Le coût pour la commune est de 18 000 €. L'Etat verse 9 000 € (50 € par enfant inscrit aux activités ou non). La participation des parents est de 4 000 €. Il reste à la
charge de la commune 5 000 €.
Le principal
argument avancé par
les opposants était
qu'on allait augmenter les impôts,
ce à quoi
le maire répond
qu'on n'augmente pas les impôts mais que l'on fait des choix.
Le premier bilan
après
neuf semaines établit
un gros indice de satisfaction auprès des enseignants. Beaucoup d'enfants ont acquis de l'aisance dans
leur travail. Les enfants rencontrent d'autres personnes, ont une ouverture importante
vers d'autres activités
qu'ils n'auraient sans doute jamais eu l'occasion de pratiquer. Les parents
sont également
satisfaits.
Un aménagement en maternelle a été fait
pour les enfants qui faisaient la sieste. On ne les réveille plus, une aide maternelle est présente et appelle les parents lorsque l'enfant est réveillé.
La conclusion du
Maire est qu'il faut faire beaucoup de concertations, expliquer, écouter.
Il ne faut pas
"d'enfants perdus". Il faut les sécuriser, surtout les "entrants" (maternelles, CP).
Inciter les
parents à dialoguer
avec les enfants. Ne pas considérer
les enfants comme des paquets qu'on dépose à l'école ou au périscolaire.

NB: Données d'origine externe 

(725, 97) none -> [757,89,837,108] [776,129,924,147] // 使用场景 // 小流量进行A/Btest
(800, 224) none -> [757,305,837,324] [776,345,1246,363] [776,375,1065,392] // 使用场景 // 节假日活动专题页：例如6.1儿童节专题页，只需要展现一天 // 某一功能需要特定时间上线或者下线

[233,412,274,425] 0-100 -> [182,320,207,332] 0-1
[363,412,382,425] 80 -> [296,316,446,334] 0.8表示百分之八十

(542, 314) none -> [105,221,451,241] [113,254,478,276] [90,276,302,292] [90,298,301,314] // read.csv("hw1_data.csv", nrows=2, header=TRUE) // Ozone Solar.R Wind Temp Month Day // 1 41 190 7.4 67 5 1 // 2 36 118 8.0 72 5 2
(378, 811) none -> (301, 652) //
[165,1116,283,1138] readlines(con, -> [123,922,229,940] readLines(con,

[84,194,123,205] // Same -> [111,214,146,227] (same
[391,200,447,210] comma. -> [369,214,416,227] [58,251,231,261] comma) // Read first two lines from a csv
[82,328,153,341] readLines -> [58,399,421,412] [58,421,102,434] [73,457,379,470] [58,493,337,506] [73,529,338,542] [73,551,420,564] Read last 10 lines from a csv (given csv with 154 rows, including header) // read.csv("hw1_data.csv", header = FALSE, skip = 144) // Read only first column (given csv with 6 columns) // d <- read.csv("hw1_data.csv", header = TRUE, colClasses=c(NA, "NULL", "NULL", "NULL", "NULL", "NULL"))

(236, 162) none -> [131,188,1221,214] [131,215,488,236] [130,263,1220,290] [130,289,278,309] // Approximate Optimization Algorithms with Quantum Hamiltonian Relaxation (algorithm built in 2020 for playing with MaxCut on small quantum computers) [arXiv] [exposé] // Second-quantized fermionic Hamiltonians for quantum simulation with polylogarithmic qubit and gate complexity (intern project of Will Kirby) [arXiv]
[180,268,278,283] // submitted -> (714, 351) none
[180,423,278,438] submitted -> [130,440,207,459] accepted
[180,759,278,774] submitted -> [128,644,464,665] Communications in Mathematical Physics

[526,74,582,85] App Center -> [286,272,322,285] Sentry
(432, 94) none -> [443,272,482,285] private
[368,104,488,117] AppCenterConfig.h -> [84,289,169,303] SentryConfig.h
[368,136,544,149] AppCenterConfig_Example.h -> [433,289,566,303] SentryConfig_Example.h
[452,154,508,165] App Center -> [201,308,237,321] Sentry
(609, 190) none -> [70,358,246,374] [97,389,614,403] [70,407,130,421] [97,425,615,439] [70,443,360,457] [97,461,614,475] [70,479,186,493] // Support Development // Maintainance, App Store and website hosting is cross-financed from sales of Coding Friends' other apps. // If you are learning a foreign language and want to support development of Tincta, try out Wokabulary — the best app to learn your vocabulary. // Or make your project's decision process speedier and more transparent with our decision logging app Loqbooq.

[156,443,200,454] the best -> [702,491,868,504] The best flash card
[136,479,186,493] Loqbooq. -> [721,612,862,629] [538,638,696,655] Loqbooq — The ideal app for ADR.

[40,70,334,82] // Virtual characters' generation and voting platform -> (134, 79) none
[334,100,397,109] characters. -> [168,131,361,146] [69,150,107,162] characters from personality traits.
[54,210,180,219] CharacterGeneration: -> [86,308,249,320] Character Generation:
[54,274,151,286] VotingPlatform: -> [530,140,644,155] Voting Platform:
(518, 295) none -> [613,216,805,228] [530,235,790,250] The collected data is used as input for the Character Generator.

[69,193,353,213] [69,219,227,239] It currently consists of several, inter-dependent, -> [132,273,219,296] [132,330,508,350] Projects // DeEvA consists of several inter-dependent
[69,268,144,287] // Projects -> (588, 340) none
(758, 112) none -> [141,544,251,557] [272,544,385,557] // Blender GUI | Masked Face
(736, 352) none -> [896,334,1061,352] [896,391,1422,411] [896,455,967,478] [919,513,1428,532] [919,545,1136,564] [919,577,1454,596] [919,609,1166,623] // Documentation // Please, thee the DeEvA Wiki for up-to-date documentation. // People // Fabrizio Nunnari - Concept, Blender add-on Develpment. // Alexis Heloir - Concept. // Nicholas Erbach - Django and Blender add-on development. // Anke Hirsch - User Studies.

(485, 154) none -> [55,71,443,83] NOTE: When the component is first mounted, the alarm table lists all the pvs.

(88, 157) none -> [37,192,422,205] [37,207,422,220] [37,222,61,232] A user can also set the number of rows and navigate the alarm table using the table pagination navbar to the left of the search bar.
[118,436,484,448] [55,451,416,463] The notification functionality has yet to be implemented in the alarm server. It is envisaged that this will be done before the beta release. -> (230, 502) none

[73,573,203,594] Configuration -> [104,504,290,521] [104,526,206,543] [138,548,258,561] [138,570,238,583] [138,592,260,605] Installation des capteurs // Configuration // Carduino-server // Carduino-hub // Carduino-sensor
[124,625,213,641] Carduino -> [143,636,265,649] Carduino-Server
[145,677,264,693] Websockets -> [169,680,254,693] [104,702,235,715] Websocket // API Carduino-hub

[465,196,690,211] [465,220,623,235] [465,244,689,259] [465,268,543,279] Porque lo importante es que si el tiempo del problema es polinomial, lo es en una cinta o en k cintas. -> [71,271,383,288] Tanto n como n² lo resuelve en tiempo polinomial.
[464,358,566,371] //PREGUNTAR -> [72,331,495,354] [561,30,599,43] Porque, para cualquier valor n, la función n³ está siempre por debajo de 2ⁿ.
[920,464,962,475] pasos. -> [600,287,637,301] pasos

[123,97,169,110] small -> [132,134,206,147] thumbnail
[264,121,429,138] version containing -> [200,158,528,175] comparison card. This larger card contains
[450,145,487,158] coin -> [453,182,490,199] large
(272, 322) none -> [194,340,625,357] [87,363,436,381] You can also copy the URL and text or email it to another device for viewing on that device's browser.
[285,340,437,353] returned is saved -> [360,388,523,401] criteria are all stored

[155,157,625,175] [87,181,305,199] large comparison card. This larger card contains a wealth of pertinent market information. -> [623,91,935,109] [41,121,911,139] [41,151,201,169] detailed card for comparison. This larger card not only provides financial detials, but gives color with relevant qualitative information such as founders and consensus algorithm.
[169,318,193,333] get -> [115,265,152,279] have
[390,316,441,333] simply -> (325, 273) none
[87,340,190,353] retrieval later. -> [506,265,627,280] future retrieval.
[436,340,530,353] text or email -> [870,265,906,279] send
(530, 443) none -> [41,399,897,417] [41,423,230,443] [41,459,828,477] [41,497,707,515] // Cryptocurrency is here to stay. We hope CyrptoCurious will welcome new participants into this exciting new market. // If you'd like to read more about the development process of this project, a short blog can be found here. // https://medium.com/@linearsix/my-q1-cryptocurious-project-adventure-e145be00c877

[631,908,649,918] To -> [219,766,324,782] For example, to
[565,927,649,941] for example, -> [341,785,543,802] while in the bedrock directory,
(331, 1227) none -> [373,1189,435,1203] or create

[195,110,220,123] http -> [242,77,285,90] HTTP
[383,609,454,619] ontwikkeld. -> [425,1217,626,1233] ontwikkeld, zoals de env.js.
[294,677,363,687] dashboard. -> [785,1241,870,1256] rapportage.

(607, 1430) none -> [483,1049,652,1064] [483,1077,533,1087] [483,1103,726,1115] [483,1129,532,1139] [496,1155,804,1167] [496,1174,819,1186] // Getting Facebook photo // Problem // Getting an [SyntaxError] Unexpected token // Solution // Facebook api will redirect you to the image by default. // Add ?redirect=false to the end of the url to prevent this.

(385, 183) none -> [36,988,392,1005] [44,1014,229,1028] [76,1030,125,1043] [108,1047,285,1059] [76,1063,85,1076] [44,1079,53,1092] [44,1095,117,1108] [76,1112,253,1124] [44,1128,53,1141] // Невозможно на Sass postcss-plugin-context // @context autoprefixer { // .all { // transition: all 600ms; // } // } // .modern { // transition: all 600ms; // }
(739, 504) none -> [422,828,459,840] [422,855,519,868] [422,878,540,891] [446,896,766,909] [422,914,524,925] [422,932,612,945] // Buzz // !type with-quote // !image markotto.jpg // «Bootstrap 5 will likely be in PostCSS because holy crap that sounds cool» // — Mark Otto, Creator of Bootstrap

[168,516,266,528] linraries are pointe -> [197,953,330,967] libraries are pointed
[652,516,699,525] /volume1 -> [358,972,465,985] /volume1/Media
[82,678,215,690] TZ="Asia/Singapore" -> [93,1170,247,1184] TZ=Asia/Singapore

L'enfant doit être sécurisé et savoir ce qu'il va faire le lendemain.
Le Maire
constate que pour que cela fonctionne, un point doit être fait après
chaque module.
Il constate également que des volontaires se sont proposés pour animer des activités alors qu'au début, il n'y avait que des personnes salariées extérieures.
Il fait
remarquer le bilan publié par
l'Association des Maires de France qui fait état
de 83 % de maires
satisfaits parmi ceux qui ont engagé la réforme
en septembre 2013.
En conclusion , le Maire d'Eguisheim affirme que "ça fonctionne, mais il faut mettre l'enfant au centre."